START Passage for review

Posted in FAQs
In her comments about Increasing Your Blog Traffic, Juliestew asked what trackbacks are and how they work. Although this is something probably handled in the HomeschoolBlogger Forum, I thought I'd chip in my take on trackbacks.
Trackbacks are an interesting piece of technology as innovative as
blogging itself. Let's say you're reading a blog and what they had to
say spurred you on an inspiring and even exciting new train of thought.
Rather than clutter up someone else's comments section with a long
post, you can post your entry on your own blog. Using the trackback
feature, if the blog site supports it, you can take the Trackback URL, usually a link below the blog entry you read, from the site and put it in the Trackback URL blank on your blog.
Here's where it gets innovative. Your blog site (HSB in this case)
takes the URL and trades information with the other person's blog. Your
site tells their site that you have a posting related to theirs and
tells it to list it as a trackback on the original post that inspired
you.
The practical impact of the trackback is immediate.
Future readers of the original post can click on that trackback link
you created, directing them from that site to yours, increasing your
traffic.Depending on the settings of the blog, readers of the original
post may be able to see some of what you said before they visit your
site. Some advice: Make sure the title of your post and the first few
lines of your post are relevant to the original post. People will use
the trackback more often if they see that what you have to say is
interesting to them.

END Passage for review
START Excerpted data

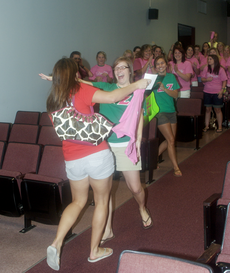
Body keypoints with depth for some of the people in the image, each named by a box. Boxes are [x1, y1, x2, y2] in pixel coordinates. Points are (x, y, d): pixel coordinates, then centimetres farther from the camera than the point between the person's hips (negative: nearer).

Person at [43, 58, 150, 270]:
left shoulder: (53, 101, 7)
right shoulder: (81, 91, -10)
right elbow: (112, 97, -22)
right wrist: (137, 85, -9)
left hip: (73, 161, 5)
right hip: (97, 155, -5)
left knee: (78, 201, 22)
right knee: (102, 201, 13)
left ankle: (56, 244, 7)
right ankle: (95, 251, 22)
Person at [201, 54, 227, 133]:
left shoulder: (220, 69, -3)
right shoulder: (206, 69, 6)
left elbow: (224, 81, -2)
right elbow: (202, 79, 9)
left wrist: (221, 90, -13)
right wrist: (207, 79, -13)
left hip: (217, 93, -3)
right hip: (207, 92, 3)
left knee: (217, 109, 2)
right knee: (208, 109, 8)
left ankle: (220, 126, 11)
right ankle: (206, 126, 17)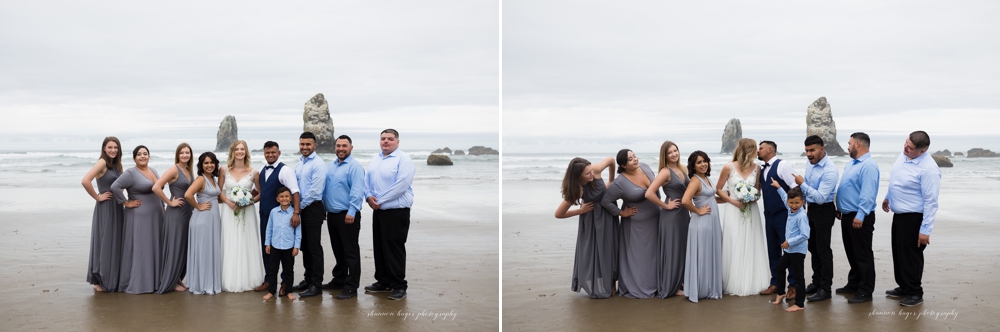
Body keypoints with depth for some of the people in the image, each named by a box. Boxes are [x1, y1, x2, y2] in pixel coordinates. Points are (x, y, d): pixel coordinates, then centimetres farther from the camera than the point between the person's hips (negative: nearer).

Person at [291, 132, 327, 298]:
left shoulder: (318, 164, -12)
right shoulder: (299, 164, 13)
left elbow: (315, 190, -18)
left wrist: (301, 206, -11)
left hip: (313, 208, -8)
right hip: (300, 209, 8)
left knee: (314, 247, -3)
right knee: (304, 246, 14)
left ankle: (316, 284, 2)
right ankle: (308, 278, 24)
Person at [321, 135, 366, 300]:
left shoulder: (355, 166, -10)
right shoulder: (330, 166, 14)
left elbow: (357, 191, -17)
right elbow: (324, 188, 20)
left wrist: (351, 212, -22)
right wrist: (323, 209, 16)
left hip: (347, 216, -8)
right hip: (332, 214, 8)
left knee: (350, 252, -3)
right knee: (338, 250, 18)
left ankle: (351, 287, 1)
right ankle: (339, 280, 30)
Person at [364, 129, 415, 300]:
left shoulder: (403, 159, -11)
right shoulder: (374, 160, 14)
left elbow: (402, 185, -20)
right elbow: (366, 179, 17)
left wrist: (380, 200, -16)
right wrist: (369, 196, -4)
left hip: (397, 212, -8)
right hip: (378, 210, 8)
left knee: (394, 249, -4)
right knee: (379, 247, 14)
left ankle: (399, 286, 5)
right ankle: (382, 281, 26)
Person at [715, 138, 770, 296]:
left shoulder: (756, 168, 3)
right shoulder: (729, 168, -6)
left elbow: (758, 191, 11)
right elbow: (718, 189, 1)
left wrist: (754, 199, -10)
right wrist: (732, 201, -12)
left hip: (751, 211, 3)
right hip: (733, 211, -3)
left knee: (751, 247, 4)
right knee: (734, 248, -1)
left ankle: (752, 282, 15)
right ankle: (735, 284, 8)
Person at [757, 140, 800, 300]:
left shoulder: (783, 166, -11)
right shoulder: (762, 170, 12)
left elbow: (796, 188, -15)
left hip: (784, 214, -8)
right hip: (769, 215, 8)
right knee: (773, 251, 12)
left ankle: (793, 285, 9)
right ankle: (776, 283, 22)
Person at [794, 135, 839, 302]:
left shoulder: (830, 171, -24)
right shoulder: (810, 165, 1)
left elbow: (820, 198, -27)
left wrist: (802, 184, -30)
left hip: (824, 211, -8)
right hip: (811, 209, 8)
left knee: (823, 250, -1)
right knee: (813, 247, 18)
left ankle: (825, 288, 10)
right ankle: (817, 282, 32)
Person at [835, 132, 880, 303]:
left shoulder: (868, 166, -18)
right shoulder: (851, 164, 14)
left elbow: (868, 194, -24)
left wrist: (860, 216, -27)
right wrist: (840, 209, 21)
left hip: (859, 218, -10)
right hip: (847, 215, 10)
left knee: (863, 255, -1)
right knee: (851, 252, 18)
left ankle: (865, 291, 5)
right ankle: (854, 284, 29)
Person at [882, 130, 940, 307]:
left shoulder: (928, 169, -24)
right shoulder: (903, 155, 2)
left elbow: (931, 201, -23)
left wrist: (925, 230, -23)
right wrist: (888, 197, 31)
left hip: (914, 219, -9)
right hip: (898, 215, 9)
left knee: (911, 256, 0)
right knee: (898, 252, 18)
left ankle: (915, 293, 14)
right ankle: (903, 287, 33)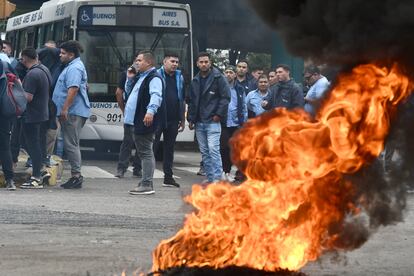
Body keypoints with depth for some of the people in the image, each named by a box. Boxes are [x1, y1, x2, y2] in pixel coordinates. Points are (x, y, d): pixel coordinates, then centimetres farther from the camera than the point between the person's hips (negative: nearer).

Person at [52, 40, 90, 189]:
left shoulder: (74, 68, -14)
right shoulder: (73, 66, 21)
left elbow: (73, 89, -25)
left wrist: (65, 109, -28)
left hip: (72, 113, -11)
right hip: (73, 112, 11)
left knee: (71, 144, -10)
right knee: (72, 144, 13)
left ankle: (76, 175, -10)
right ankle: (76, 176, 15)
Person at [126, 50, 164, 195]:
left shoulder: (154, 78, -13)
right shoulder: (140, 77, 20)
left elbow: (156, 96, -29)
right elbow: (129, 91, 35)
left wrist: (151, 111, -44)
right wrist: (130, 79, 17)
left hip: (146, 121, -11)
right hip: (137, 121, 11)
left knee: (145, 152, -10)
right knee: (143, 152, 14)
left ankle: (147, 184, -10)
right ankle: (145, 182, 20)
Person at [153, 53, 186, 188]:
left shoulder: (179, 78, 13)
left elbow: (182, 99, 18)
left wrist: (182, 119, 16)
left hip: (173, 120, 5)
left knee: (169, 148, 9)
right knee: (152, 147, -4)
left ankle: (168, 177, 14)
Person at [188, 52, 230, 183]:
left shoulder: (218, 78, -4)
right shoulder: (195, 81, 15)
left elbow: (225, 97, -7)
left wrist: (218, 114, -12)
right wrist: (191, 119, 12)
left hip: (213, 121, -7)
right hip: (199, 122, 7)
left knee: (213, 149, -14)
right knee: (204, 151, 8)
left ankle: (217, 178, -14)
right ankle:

END Excerpted data

What is required
According to the post on trackbacks, where is the Trackback URL usually found?

Response area
It is usually a link below the blog entry you read.